▸ **TEXT PROVIDED**
═══

Enhancement-Coded-Speech

Please find here the scripts referring to the paper Convolutional Neural Networks to Enhance Coded Speech. In this repository we provide the cepstral domain approach with the framework structure III.

The code was written by Ziyue Zhao and Huijun Liu.

LATEST

Some Python code is updated to match the TensorFlow 2 (the original code was written for TensorFlow 1). See Prerequisites for detailed information about how to start.

Introduction

An approach based on a convolutional neural network (CNN) is proposed to enhance coded (i.e., encoded and decoded) speech by utilizing cepstral domain features. The quality of coded speech can be enhanced and thus achieves improved quality without modifing the codec (i.e., encoder and decoder) itself.

Prerequisites and Installation

Nvidia GPU with CUDA and CuDNN (the code is tested with CUDA version 11.4)
Install Anaconda
Start Anaconda Prompt
Create a new environment and activate: conda create -n tf-gpu-new python=3.8.5, conda activate tf-gpu-new
Install TensorFlow-GPU and Scipy:pip install -r tensorflow-gpu==2.4.1, pip install -r scipy
Install Matlab (the code is tested with MATLAB 2016 and later)

═══

(Stored items)
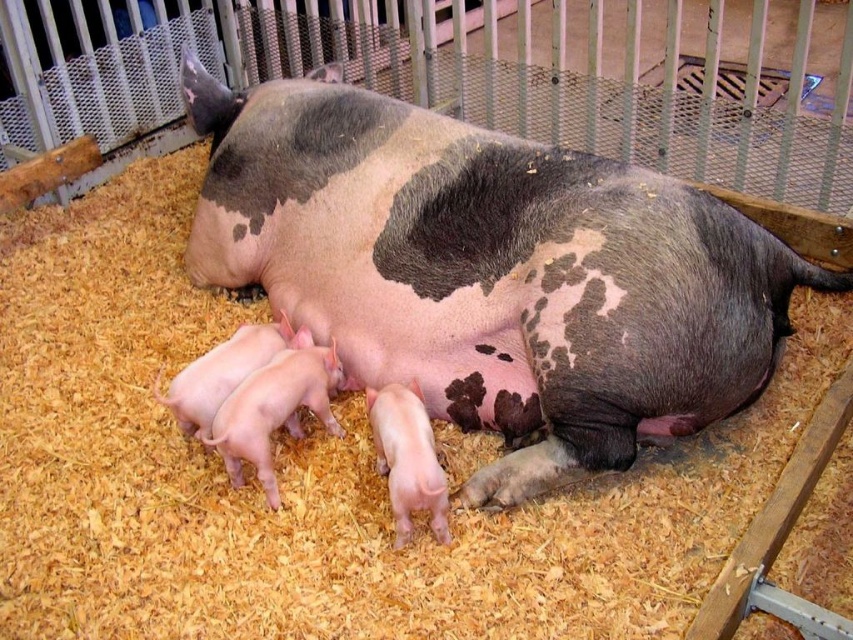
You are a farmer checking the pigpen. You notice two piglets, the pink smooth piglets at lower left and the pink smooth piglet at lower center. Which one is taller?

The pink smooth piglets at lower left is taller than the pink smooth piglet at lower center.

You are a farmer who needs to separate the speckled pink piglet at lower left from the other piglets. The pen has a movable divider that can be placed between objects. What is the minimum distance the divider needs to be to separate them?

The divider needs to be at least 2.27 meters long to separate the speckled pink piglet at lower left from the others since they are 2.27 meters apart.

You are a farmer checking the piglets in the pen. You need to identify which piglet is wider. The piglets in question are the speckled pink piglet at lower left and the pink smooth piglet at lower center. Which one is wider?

═══

According to the coded-speech repository text, which CUDA version was the code tested with? The items can be left aside for this.

CUDA version 11.4.